To reach new heights in performance, PHP 7.4 also introduces preloading as an experimental feature. PHP code does not change much from an execution to the next, unless a new version of an application is released. Thanks to opcode caching, files that are processed once get cached to avoid recompiling them every time, which would not be great for execution time. Nevertheless, whenever a file changes, it must be recompiled as soon as possible to avoid breaking applications. However, files usually change once in a while, during deployments. What if we could compile them the first time they are read and never after? That is exactly the promise of preloading. By reusing the result without checking for file changes, the performance can be massively improved. Symfony estimates a performance improvement of 30% to 50% for real workloads! (Source)

Finally, WeakReferences are arriving to PHP. They represent a way to link to an object without preventing its collection by a garbage collector. Combined with the future arrival of WeakMaps, planned for PHP 8, this should allow referencing a set of values while keeping tabs on memory efficiency. Useful when memory is precious.

Open exchange on the evolution of web technologies

By Antoine Brette, Java Developer @ ekino
By Jean-Baptiste Hembise, Java Developer @ ekino

Types

Many things look the same across languages today, even though slight differences persist in communities and ecosystems. Take types, for example. It is optional in TypeScript and PHP, where it is additionally dynamic and weak. PHP wants to change that with preloading, though. TypeScript type checking stops at the compilation step while PHP can also check types at runtime. Be it PHP or TypeScript, it has become good practice to strictly type. And with the deprecation of PHP 7.2, types are officially part of the language!

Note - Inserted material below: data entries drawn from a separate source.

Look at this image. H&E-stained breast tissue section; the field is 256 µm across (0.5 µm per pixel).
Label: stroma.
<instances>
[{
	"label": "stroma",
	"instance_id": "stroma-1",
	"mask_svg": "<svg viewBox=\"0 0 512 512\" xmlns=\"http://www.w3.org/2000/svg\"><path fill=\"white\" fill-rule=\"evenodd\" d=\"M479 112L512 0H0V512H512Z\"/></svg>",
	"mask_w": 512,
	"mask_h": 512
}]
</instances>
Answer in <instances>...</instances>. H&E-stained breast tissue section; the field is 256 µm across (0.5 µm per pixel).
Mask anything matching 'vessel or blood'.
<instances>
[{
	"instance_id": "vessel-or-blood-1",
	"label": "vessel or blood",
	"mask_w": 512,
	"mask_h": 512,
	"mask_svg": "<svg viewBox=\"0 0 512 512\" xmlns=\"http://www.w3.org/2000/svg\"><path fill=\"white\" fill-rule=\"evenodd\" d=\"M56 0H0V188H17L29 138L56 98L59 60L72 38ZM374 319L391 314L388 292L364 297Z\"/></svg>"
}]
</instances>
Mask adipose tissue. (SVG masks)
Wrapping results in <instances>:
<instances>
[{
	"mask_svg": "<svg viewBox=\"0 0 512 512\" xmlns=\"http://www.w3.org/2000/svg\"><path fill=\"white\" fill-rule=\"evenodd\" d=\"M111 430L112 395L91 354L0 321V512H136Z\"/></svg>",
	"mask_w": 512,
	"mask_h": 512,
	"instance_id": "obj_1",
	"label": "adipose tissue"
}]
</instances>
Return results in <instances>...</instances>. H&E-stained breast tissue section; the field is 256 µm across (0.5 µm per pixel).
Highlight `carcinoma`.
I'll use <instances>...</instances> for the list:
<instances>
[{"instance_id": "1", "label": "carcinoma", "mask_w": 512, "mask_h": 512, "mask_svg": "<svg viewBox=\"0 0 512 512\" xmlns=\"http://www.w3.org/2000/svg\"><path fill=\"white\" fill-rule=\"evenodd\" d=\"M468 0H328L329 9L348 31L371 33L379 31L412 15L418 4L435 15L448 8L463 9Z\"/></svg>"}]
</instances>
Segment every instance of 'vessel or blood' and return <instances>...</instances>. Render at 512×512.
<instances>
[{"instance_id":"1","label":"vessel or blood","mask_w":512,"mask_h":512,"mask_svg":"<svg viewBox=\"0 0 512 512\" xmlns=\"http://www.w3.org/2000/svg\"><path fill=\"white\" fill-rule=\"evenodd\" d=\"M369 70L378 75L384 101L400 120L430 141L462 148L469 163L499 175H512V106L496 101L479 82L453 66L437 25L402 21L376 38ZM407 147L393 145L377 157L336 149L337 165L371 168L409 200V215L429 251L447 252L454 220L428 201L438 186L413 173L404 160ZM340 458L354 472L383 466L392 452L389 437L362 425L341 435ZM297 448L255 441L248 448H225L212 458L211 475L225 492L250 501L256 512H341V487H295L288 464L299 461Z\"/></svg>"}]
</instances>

Kotlin proposes type inference, which can be seen as an evolution of strict type declaration in order to reduce its verbosity. Since Java 8, the language has evolved on a functional path, too. Thanks to the progress in hardware and compilation theory, it became possible to create technologies that allow writing less code and adding more sense at the same time.

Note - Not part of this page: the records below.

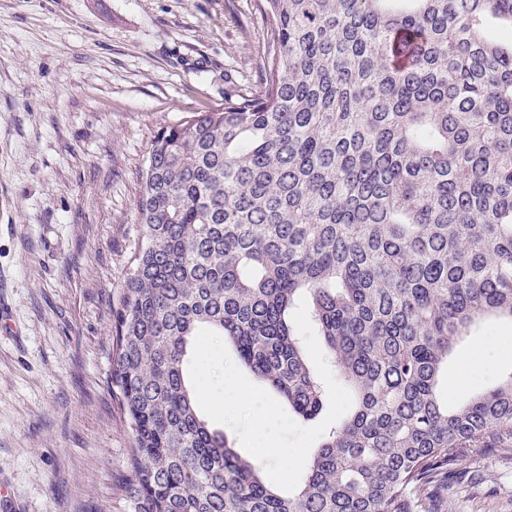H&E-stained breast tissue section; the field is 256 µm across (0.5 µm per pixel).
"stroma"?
<instances>
[{
  "label": "stroma",
  "instance_id": "1",
  "mask_svg": "<svg viewBox=\"0 0 512 512\" xmlns=\"http://www.w3.org/2000/svg\"><path fill=\"white\" fill-rule=\"evenodd\" d=\"M259 0H0V512H128L112 304L143 237L157 133L260 85ZM512 375V318L441 373L452 403ZM412 512H512V450L471 448Z\"/></svg>",
  "mask_w": 512,
  "mask_h": 512
}]
</instances>
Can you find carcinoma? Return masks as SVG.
I'll return each mask as SVG.
<instances>
[{"label":"carcinoma","instance_id":"cac0c4a2","mask_svg":"<svg viewBox=\"0 0 512 512\" xmlns=\"http://www.w3.org/2000/svg\"><path fill=\"white\" fill-rule=\"evenodd\" d=\"M255 92L154 137L144 241L112 306L130 512H406L469 448H512V376L451 406L439 374L512 318V0H264ZM310 296L352 394L302 488L275 492L199 415L208 328L304 420L290 314Z\"/></svg>","mask_w":512,"mask_h":512}]
</instances>
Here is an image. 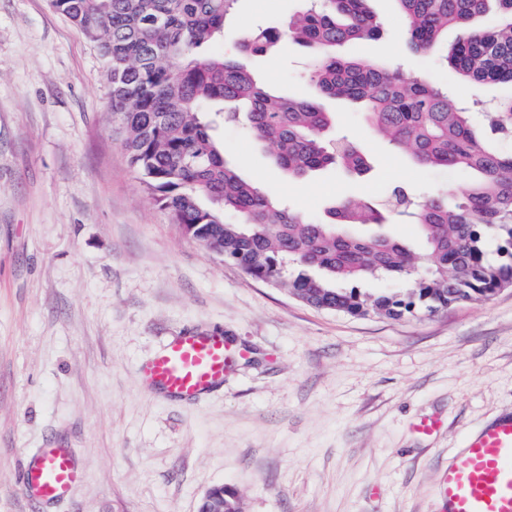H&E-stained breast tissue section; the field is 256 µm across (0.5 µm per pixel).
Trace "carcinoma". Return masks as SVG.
<instances>
[{
  "instance_id": "obj_1",
  "label": "carcinoma",
  "mask_w": 512,
  "mask_h": 512,
  "mask_svg": "<svg viewBox=\"0 0 512 512\" xmlns=\"http://www.w3.org/2000/svg\"><path fill=\"white\" fill-rule=\"evenodd\" d=\"M236 0H49L51 8L92 43L110 84L123 147L144 190L175 224H199L202 241L248 276L317 309L364 317H400L487 299L512 286V97L484 113V134L448 90L409 79L383 65L347 59L337 49L374 38L381 24L366 0H302L285 28L245 35L241 47L262 55L287 34L313 54L310 81L327 98L361 106L364 118L393 153L426 168L472 178L418 202L402 187L378 201H338L327 221L312 220L244 179L224 159L211 115L234 121L244 106L253 135L274 148L291 177L326 167L362 171L365 152L330 137L333 115L311 99L280 96L230 57L198 50L224 38ZM417 49L436 46L448 28L468 36L445 57L460 77L512 84V0H395ZM495 4L492 27L475 20ZM233 212L239 221L224 219ZM388 213L412 218L415 247L377 231ZM496 243L497 259L486 243ZM392 280L397 292L365 296L347 284Z\"/></svg>"
}]
</instances>
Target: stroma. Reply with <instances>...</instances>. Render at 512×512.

null and undefined are handled peculiarly in Java; the objects that may not hold a value are wrapped in objects or sent to functions that will prevent system failures in case they do not hold a value. This shows this tendency to overwrap in Java, while Kotlin and TypeScript both have dedicated syntax to handle such cases.

Around the technology

Java uses a fast release train with a “major” release twice a year and an LTS every three years. PHP and JavaScript development is open to the community. Thanks to large organizations, their development has taken off exponentially over the last years. PHP’s release cycle is stable and usually followed. Nevertheless, there are projects using unmaintained versions out there. In Java, the situation got worse since the changes make it difficult to upgrade the code. Besides it is not always worth the investment. Even project Jigsaw, which deal was to bring modularity to Java 11, is not a common practice yet.

Core PHP’s community is reduced, possibly because of its core language, C. That makes the future of PHP difficult to envision, as some would like to create a version based off of C++, which would be called P++. Facebook developed their own flavor, Hack, and branched off of PHP a few years ago. In JavaScript, core contributors are plenty and governance is split across browser vendors and large users. Everything is structured and works relatively well. Micro-communities do not follow suit, though.

JavaScript reached its stability plateau which reduces the feeling of release fatigue linked to the frequent releases of the “Next Big Thing”. New tools and features are released less frequently now and technologies tend to converge, at least in terms of ideas. PHP is following the same path.

Big technologies are converging today while keeping a part of their personality.